Utku Kızıltan

Utku Kızıltan

ZAVALLI İSTANBUL, ZAVALLI İSTANBUL’LU

ZAVALLI İSTANBUL, ZAVALLI İSTANBUL’LU

  Yıl 1953 İstanbul’un fethinin 500. Yılı kutlamalarında aile boyu Taksim’deyiz. O zaman nüfus hatırladığıma göre 700.000 civarında. Hiçbir terbiyesizliğin yaşanmadığı küçüklerin büyüklere saygılı, büyüklerin küçüklere koruyucu olduğu modern kılıklı kalabalık içindeyiz. Gezindik, etkinlikleri seyrettik o zaman oturduğumuz Bakırköy’e döndük. Sonra subay olan babama tayinler çıktı, Erzurum Ilıca’ya göçtük. 3 yıl sonra tekrar İstanbul, arkasından 3 yıl Diyarbakır ve yine Bakırköy. Ama o eski Bakırköy, o eski İstanbul yok olmuş. Her taraf insanlar, her taraf binalarla dolmuş. İnsanlar değişmiş. Şimdi araştırıyorum. Bu değişim nasıl olmuş. Çok ta geri gitmeyeyim.
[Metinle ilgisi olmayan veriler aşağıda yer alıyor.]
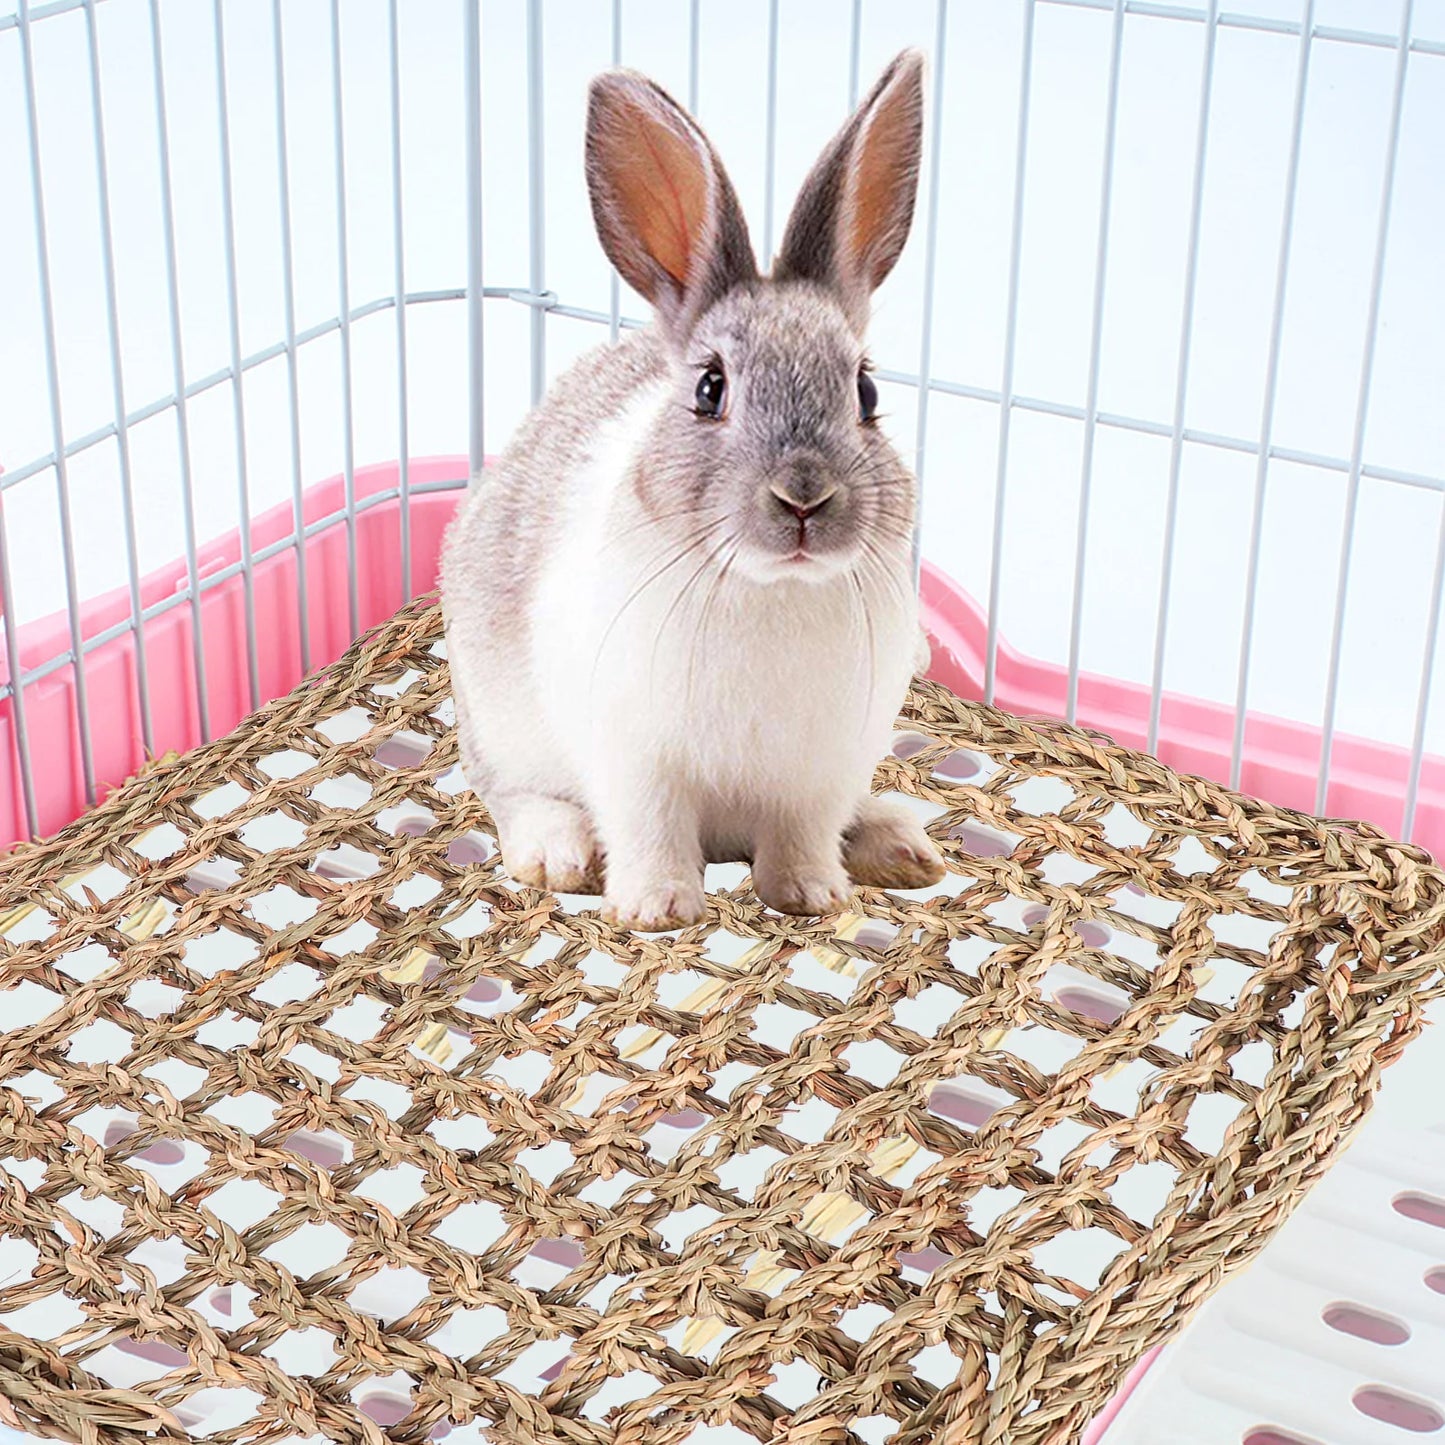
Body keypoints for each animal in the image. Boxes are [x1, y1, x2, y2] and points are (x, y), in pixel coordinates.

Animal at [440, 49, 945, 932]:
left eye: (866, 392)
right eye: (710, 389)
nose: (803, 498)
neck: (770, 588)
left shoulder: (818, 772)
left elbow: (801, 836)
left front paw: (810, 895)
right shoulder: (637, 763)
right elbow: (651, 830)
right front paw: (657, 909)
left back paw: (896, 845)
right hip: (499, 724)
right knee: (508, 792)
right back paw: (556, 851)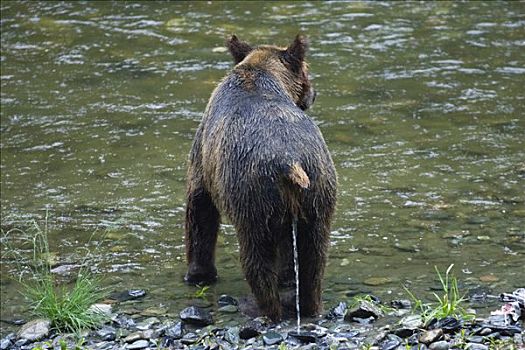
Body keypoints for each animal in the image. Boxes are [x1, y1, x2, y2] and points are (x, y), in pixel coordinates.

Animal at [184, 34, 336, 322]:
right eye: (308, 69)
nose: (314, 93)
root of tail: (290, 162)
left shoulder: (204, 155)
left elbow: (200, 206)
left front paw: (199, 273)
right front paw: (288, 277)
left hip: (253, 194)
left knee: (256, 255)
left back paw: (260, 307)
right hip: (318, 186)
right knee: (314, 255)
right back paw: (309, 304)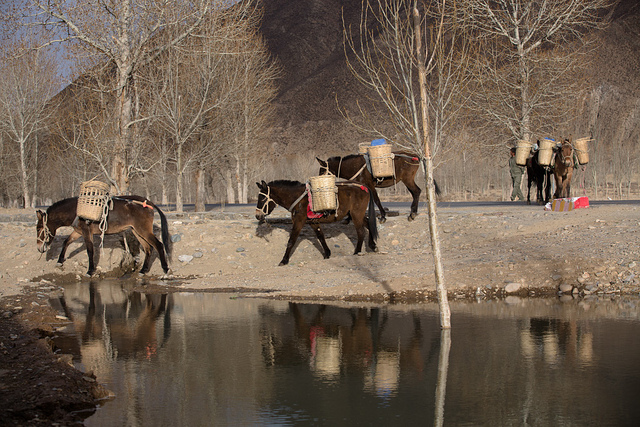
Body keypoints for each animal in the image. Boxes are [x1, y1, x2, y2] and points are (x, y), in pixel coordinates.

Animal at [36, 195, 171, 276]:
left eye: (38, 228)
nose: (39, 248)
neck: (76, 210)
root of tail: (148, 202)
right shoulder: (78, 232)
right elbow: (66, 242)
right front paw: (59, 261)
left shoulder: (86, 232)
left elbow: (90, 250)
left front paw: (90, 271)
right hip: (136, 231)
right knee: (148, 248)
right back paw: (143, 270)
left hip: (143, 230)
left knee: (158, 245)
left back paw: (165, 268)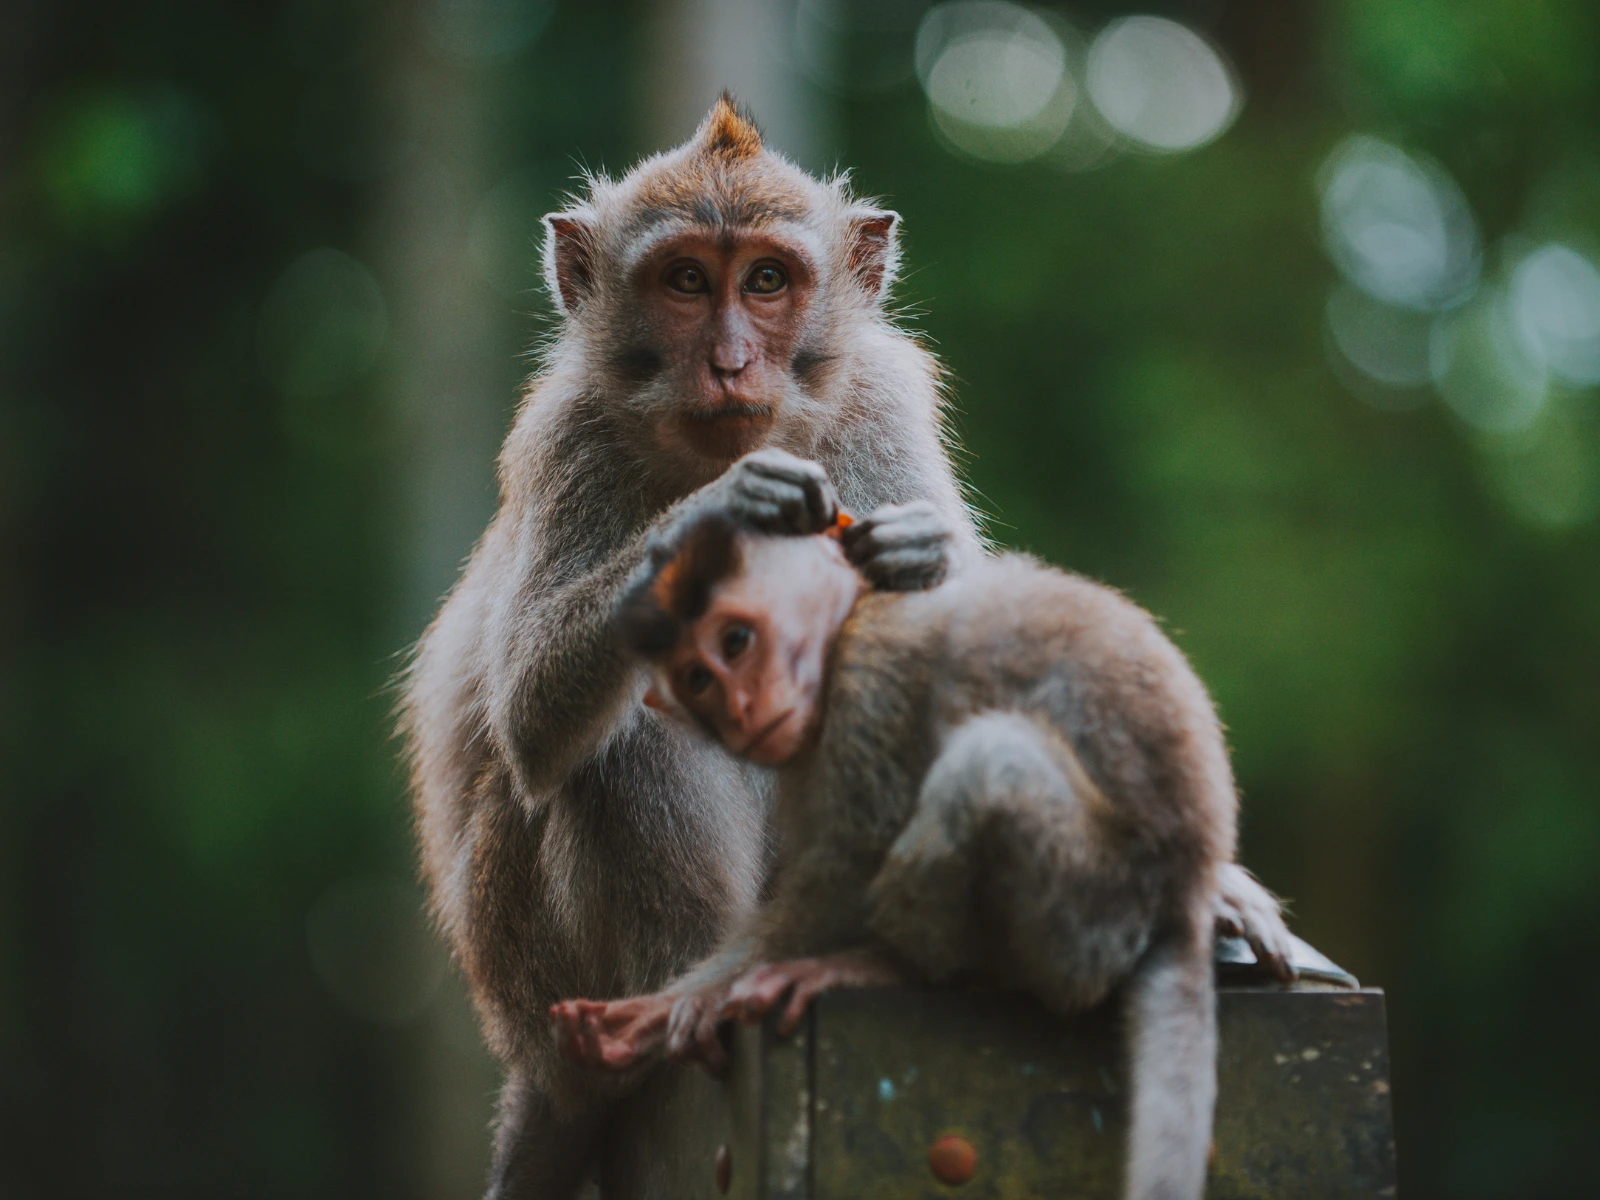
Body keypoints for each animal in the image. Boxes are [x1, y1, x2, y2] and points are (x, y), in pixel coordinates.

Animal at [552, 508, 1253, 1200]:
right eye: (698, 679)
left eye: (735, 642)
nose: (741, 709)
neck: (849, 626)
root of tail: (1184, 892)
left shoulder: (868, 691)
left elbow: (850, 864)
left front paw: (683, 1004)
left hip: (1092, 913)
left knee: (988, 765)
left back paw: (891, 967)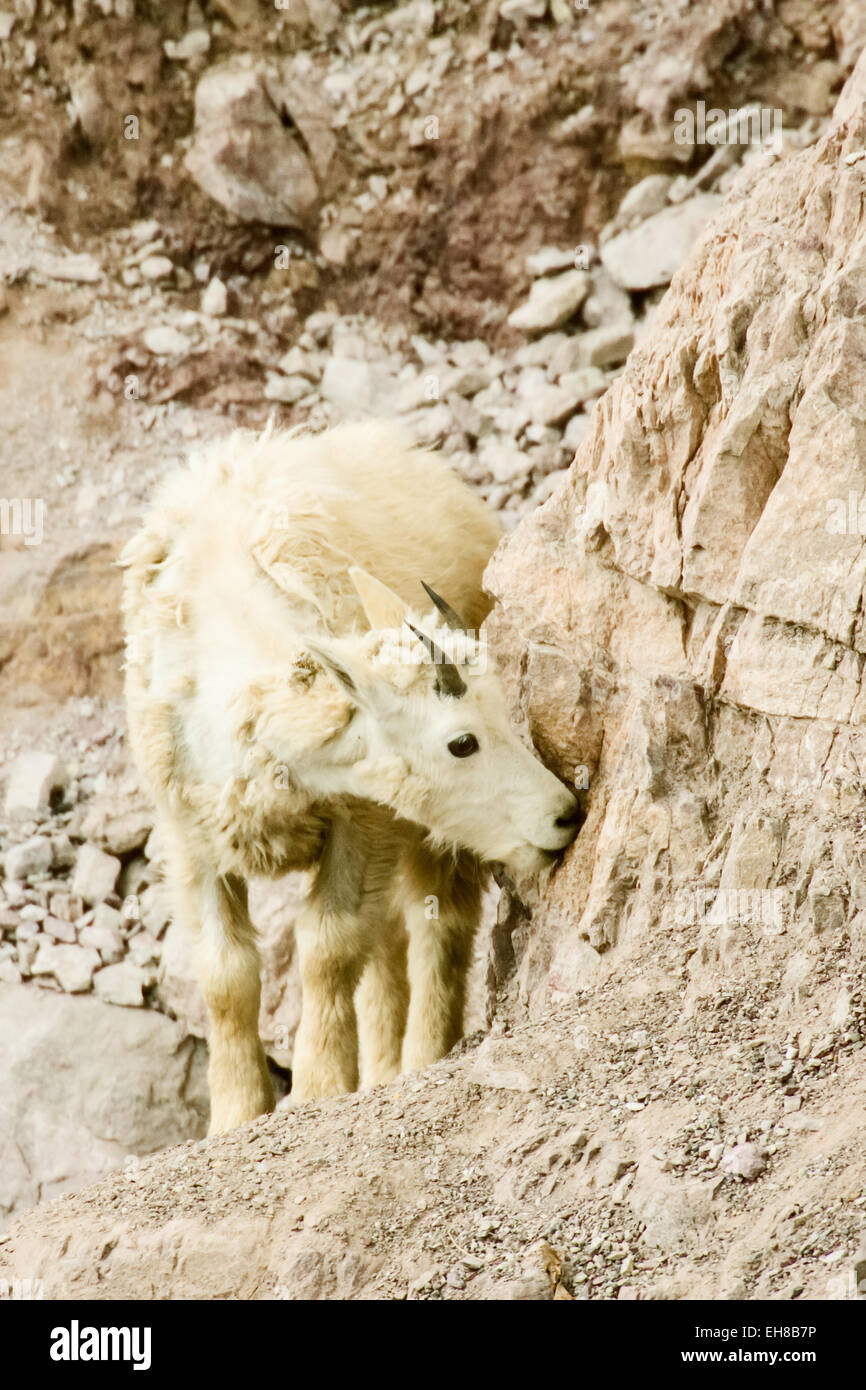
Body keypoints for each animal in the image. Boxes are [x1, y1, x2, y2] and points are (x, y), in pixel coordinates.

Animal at [120, 419, 583, 1128]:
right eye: (462, 742)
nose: (564, 814)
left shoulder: (362, 819)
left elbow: (329, 946)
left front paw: (318, 1086)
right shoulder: (190, 836)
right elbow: (226, 975)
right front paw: (236, 1114)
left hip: (428, 837)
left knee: (436, 922)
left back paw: (420, 1056)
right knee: (389, 935)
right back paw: (385, 1064)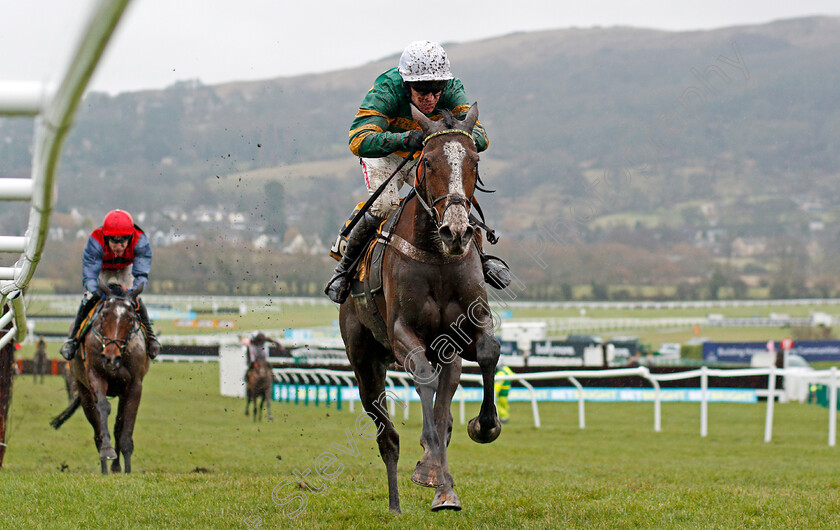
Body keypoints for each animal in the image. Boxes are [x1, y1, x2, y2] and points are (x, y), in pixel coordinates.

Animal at [50, 278, 151, 472]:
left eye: (130, 318)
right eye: (104, 315)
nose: (110, 358)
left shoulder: (135, 385)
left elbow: (125, 425)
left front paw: (127, 469)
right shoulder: (95, 376)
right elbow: (103, 407)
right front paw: (107, 451)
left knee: (118, 425)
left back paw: (116, 467)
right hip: (83, 390)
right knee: (96, 426)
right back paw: (105, 467)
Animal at [340, 103, 498, 512]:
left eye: (474, 161)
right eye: (427, 161)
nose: (456, 232)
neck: (437, 256)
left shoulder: (465, 330)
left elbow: (488, 353)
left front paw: (484, 426)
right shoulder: (401, 333)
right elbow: (424, 378)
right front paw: (431, 472)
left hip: (447, 355)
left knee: (444, 408)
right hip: (364, 360)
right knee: (388, 437)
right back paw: (396, 504)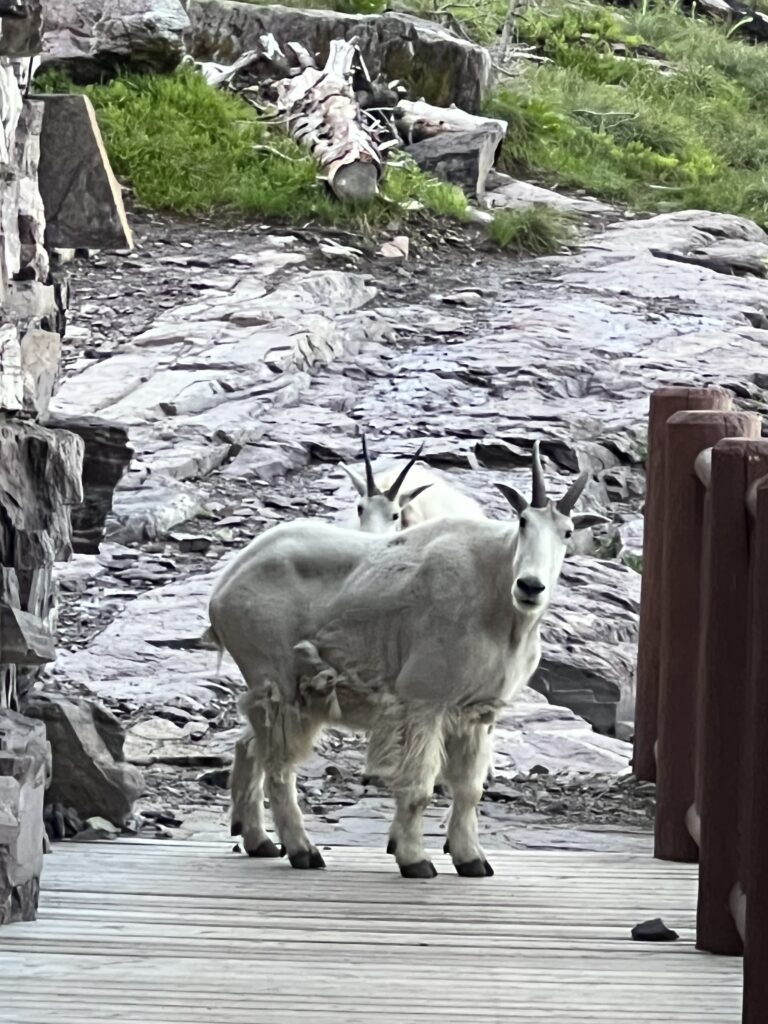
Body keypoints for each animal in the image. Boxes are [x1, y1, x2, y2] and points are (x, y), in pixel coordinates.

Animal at [207, 442, 610, 880]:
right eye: (522, 522)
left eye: (567, 532)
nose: (531, 586)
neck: (498, 599)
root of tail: (225, 585)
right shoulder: (424, 701)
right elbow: (419, 787)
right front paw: (415, 859)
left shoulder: (477, 712)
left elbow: (470, 790)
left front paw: (471, 859)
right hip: (278, 679)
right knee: (279, 768)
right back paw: (303, 850)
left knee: (249, 746)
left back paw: (256, 839)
Yıl 1970 nüfus 3.019.032, yıl 1980 nüfus 4.741.890 artış 1.720.000. Yıl 1990 Nüfus 7.195.773 artış, 2.500.000. Yıl 2000 nüfus 10.018.735 artış, 2.800.000. Yıl oldu 2007 nüfus 12.500.000 artış, 2.500.000. Yıl 2013 nüfus 14.160.467 artış 1.660.467. Eeee, bu böyle giderse insanlar nerede oturacak. Hangi havayı soluyacak, hangi suyu içecek, neyle beslenecek. Kolayını buldular para babaları oturacak yer için. Bu konuda Y.T.Ü. Mimarlık Fakültesi Şehir Ve Bölge Planlama Bölümü hocalarının sözlerine kulak verelim. Diyorlar ki 1950’lerden 1980’lere ekonomik ve kentsel popülist politik hamleler, İstanbul’u su kentinden kara kentine dönüştürmüştür.


1980’lerden bu güne devleti kar elde eden ticari şirket gibi görenler tarafından İstanbul proje bombardımanına tutulmuştur. Son hükümette bu projelerin en çılgınlarını yaratmıştır. Halbuki 2000 sonrası, İstanbul Büyükşehir Belediyesi tarafından, İstanbul Deprem Mastır Planı, İstanbul’un Eylem Planlamasına Yönelik Araştırma ve Model Geliştirme İşi, İstanbul Çevre Düzeni Planı çalışmaları yüzlerce bilim insanına hazırlattırılmıştı.


İstanbul’un doğu-batı yönünde büyümesini ön gören bu planlar rafa kaldırılmış yetki Bakanlar Kurulu Kararı ile Bakana verilmiştir. İstanbul’un, İstanbullunun su ve oksijen kaynağı Kuzey Ormanları çılgın proje ile ranta açılmış. Bu çılgın proje sınırları içinde TOKİ gelir paylaşım ortaklığı ile yapılaşmaya açılan alan yaklaşık 1600 ha’dır. Bir mühendis olarak bu büyüklük üzerinden ortalama 2 emsal ve % 30’luk gelir paylaşımı ile TOKİ’nin 9.6  milyon m2’lik inşaat alanına sahip olacağı tahmin edilebilir.


Metropolün gelişimini kuzeye çeken çılgın proje yeni gelişme alanları yaratacaktır. Sazlıdere Barajı ile Küçükçekmece Gölü arasında TOKİ gelir paylaşımı projeleri 1.6 milyon m2 alanı kaplamakta TOKİ birim m2 alanda 1200 dolar kazanmaktadır. Buralardan TOKİ’nin elde edeceği gelir yaklaşık 145 milyar dolar civarında olacağı hesaplanmaktadır. Ne mutlu TOKİ ortaklarına. SEN UYU İSTANBULLU, SEN UYU TÜRKİYE’M. Sağlıklı kalmanız dileklerimle.